Brighton academic predicts green future for landmark building

Sussex University lecturer Cherith Moses reckons that one of Britain’s most iconic buildings could turn green because pollution levels have fallen so much.

Dr Moses, a senior lecturer in physical geography, is part of a team that has been studying the effects of pollution on St Paul’s Cathedral.

The team found that the London landmark was safer from pollution eroding its limestone façade than it has been at any time since it was built 300 years ago.

Levels of sulphur dioxide, which is responsible for acid rain, have fallen by 95 per cent over the past 30 years.

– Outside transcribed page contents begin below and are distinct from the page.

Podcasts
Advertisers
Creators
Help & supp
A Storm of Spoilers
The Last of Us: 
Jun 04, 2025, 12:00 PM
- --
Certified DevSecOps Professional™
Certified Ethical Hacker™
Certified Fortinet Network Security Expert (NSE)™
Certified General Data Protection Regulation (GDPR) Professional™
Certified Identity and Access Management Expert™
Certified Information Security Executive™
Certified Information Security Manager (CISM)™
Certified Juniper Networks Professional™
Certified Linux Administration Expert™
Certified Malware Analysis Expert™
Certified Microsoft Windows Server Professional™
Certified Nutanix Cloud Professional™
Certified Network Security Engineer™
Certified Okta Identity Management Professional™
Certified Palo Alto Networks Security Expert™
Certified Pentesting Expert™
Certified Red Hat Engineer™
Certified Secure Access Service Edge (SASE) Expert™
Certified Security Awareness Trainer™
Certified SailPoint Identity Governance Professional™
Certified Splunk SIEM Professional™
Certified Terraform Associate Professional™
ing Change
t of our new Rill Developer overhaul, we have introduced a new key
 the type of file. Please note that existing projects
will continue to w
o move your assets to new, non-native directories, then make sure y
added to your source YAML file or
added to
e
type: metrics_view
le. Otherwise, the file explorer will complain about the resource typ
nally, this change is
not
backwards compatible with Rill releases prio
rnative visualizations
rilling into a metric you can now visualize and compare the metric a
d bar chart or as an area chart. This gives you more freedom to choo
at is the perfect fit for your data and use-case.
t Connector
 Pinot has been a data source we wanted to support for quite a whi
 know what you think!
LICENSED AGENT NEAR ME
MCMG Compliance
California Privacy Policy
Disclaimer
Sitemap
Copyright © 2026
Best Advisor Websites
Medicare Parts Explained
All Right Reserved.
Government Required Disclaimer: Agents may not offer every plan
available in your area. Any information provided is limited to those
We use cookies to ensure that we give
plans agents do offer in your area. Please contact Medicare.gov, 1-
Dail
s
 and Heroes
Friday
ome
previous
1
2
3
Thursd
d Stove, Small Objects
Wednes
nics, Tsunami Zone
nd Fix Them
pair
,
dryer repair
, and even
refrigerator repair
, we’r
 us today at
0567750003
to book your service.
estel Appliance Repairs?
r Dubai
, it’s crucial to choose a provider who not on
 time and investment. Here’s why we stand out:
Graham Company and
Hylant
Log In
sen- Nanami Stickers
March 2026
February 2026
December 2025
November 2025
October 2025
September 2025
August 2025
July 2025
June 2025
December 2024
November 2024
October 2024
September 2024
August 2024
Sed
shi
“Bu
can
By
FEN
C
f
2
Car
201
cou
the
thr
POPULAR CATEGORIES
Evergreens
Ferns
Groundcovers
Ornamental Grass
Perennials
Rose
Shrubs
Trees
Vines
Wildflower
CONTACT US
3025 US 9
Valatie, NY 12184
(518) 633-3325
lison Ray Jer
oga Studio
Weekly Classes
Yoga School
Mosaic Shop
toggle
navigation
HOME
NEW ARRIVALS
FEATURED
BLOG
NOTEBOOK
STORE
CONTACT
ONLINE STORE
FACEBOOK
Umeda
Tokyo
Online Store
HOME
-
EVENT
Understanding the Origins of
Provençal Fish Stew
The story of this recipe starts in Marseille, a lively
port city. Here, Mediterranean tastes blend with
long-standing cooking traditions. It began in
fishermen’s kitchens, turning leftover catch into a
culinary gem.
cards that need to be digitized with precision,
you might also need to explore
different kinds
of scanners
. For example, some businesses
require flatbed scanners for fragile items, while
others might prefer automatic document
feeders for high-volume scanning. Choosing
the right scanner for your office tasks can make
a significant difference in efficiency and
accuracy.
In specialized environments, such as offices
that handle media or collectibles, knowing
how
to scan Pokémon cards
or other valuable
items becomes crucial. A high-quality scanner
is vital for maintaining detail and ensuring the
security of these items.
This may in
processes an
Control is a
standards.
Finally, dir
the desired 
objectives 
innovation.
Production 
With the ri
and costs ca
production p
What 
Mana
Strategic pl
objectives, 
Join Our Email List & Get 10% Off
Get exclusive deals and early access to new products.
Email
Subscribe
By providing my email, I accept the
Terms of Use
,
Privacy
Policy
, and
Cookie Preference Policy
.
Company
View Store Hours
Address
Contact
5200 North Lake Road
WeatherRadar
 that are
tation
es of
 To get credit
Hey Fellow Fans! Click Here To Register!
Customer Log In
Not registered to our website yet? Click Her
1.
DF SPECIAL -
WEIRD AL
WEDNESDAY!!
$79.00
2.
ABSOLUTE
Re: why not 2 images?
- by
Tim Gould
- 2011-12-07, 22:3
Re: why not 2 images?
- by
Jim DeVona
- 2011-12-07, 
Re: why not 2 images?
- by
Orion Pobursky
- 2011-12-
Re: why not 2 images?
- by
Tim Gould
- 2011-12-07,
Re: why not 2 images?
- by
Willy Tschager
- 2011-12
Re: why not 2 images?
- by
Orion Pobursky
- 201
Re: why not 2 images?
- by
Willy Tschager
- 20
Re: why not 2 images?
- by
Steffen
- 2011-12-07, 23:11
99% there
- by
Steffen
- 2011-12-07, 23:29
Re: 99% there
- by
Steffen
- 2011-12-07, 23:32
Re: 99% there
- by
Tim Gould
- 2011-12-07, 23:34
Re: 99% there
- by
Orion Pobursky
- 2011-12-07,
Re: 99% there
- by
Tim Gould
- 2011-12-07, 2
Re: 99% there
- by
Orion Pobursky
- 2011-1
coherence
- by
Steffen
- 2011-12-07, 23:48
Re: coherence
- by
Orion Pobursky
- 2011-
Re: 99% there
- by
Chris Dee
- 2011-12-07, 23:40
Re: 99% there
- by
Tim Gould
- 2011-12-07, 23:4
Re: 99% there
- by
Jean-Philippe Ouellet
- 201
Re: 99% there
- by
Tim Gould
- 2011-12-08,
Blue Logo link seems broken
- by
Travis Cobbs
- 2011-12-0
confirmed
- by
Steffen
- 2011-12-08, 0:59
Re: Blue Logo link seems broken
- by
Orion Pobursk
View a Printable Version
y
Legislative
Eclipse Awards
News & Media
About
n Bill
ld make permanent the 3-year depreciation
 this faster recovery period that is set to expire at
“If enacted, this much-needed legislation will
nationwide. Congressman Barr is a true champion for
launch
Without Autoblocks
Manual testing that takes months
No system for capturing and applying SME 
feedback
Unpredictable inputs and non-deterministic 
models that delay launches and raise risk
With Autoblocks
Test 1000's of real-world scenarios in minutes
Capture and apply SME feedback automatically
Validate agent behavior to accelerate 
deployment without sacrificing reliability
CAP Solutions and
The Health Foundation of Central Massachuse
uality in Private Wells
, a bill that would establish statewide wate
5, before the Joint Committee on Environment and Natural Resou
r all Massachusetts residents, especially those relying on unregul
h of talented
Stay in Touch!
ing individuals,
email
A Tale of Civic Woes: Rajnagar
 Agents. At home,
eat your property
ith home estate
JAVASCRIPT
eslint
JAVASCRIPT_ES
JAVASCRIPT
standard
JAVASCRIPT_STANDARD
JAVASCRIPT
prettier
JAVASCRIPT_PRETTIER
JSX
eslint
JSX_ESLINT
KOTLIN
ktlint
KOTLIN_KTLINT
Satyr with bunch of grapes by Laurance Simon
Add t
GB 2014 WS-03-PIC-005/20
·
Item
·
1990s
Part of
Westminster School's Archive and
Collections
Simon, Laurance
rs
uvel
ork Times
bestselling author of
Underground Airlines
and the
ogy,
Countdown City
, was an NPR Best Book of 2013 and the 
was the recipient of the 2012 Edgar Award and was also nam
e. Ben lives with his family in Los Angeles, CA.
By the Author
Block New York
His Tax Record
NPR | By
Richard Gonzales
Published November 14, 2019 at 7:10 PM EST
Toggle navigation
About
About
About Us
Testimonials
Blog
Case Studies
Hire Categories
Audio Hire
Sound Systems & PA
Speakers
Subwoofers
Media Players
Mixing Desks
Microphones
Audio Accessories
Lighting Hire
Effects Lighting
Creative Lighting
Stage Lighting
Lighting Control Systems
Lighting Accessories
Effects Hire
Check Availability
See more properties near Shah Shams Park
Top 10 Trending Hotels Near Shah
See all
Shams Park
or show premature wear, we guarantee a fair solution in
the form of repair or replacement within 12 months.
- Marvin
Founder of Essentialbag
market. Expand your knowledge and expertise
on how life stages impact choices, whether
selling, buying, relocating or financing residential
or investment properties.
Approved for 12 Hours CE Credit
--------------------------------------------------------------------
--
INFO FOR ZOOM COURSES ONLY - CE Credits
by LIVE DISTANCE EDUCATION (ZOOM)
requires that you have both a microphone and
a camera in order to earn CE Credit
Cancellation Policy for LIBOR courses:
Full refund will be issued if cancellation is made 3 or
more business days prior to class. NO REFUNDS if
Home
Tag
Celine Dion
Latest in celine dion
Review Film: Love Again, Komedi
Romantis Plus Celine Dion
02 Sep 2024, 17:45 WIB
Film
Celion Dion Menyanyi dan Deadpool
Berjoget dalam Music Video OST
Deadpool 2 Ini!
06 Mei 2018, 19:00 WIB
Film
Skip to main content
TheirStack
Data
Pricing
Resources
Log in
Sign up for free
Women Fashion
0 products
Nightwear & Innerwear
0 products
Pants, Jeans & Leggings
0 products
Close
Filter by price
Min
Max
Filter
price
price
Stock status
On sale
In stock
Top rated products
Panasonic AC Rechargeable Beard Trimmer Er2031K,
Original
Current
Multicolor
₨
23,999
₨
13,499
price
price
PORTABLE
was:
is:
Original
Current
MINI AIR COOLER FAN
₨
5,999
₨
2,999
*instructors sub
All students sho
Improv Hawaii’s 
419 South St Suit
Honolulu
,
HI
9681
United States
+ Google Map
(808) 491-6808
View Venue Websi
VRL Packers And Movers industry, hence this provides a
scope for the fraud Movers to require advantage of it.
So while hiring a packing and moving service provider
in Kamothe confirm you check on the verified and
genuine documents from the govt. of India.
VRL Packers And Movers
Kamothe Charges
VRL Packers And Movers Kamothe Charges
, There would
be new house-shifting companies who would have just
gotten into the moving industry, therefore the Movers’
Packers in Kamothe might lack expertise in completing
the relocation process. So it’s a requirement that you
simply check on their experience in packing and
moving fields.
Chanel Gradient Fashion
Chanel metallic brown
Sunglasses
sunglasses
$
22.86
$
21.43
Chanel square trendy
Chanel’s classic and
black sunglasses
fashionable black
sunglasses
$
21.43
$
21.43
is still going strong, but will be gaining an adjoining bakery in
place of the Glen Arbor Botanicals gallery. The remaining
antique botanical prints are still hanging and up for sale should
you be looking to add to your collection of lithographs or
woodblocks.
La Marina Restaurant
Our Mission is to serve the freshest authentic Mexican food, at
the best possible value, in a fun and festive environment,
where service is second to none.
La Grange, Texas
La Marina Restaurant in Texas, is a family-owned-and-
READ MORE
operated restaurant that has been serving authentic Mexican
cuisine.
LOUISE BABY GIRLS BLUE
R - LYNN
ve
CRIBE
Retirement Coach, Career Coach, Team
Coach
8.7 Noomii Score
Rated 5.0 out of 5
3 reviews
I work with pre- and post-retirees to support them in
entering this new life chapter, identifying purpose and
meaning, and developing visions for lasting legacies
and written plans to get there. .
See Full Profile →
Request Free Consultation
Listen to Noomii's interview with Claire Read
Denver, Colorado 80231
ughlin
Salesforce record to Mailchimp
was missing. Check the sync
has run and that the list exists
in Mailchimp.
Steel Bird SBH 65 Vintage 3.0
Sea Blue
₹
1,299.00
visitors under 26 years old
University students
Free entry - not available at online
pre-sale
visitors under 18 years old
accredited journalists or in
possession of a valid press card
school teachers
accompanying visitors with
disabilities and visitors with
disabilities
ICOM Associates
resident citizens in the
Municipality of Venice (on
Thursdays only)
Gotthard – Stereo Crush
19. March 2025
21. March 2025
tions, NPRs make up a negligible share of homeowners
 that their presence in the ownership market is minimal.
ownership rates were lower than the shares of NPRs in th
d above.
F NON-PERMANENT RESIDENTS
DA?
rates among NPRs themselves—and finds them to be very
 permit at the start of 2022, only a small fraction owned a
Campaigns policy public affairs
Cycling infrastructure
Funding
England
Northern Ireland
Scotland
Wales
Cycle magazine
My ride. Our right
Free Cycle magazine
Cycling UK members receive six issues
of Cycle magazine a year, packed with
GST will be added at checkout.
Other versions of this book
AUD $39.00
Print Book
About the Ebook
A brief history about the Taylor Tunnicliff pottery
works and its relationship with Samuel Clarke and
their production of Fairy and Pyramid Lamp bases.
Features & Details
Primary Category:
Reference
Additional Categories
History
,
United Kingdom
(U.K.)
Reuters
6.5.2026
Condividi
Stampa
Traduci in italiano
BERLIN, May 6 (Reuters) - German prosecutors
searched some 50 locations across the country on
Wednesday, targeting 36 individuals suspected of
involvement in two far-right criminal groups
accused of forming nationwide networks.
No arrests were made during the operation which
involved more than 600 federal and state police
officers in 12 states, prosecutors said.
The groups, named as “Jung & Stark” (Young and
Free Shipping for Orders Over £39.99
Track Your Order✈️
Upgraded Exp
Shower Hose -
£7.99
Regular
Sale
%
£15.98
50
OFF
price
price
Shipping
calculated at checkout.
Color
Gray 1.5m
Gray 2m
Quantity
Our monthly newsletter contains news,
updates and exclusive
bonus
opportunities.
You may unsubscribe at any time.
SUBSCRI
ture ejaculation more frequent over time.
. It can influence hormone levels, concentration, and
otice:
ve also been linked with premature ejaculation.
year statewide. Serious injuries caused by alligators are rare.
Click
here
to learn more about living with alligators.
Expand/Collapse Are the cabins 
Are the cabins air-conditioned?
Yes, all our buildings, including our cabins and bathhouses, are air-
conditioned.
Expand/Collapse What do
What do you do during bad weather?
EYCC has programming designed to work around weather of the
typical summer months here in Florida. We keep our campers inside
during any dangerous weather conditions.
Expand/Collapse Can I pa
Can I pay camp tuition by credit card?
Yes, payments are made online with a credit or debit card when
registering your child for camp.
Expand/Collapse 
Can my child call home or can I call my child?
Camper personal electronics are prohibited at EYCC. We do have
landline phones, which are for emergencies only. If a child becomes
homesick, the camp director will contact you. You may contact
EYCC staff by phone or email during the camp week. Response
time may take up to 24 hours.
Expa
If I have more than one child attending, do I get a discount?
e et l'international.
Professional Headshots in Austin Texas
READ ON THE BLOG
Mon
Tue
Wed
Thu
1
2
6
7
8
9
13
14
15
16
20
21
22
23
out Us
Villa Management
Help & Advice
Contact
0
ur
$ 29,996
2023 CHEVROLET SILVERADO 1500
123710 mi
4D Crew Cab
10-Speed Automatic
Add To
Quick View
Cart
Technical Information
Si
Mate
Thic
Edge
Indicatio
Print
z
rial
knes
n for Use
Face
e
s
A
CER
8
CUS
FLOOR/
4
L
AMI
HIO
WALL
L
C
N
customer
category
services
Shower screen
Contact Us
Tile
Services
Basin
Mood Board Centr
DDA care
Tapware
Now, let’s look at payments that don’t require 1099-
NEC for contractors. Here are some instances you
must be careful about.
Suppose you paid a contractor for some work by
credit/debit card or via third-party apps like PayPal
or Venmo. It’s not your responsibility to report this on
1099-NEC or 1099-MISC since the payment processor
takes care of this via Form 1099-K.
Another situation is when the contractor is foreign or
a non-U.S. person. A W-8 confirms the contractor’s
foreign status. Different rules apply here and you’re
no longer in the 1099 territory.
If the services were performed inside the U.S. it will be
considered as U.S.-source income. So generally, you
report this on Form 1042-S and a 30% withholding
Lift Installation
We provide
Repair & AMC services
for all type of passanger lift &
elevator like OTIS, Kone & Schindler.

The fall has been attributed mainly to a decrease in industry and power generation in central London and the capital increasingly moving to cleaner energy.

Cherith Moses

Acid rain is now responsible for a fraction of 1 per cent of the damage to St Paul’s. And the rate of erosion at the cathedral is now dominated by natural rainfall, which is a weak carbonic acid with a pH of about 5.6.

The researchers – from Sussex, Portsmouth, Oxford and Cambridge universities – conducted the longest-ever study of erosion rates on a single building.

They monitored the rate of erosion on the balustrade between 1980 and 2010 using a micro erosion meter to take periodic readings of pollutants in the natural stone.

St Paul’s has survived the ravages of the Industrial Revolution, the nearby Bankside Power Station’s plumes of sulphur dioxide gas and smoke and Londoners’ love of coal fires.

The team’s findings are published in the journal Atmospheric Environment. The scientists found atmospheric sulphur dioxide concentrations fell from a daily average of 80 parts per billion (ppb) in the early 1980s to less than 3ppb by the late 2000s.

They are now trying to see whether natural organisms that might no longer be retarded by pollution or aggressive erosion could in future colonise natural stone buildings like St Paul’s. If so, this could pose a new erosion risk.

Dr Moses, who is an expert in limestone weathering processes and products, said: “With predicted changes in rainfall linked to climate change, our research findings make it even more important for us to understand whether microflora, including algae, lichens and micro-organisms, erode or protect stone surfaces.

“Natural stone buildings, under predicted wetter conditions, may be become ‘greener’ in the future because of microfloral colonisation.

“Our research will continue to investigate this over the next ten-year measurement period.”

The unique dataset collected by the team may provide more effective predictions for building conservation projects.

It may also provide valuable analyses for other major natural stone buildings such as St Peter’s Church in Brighton.

The researchers have continued studying erosion and surface change rates at St Paul’s and will report their next findings in 2020.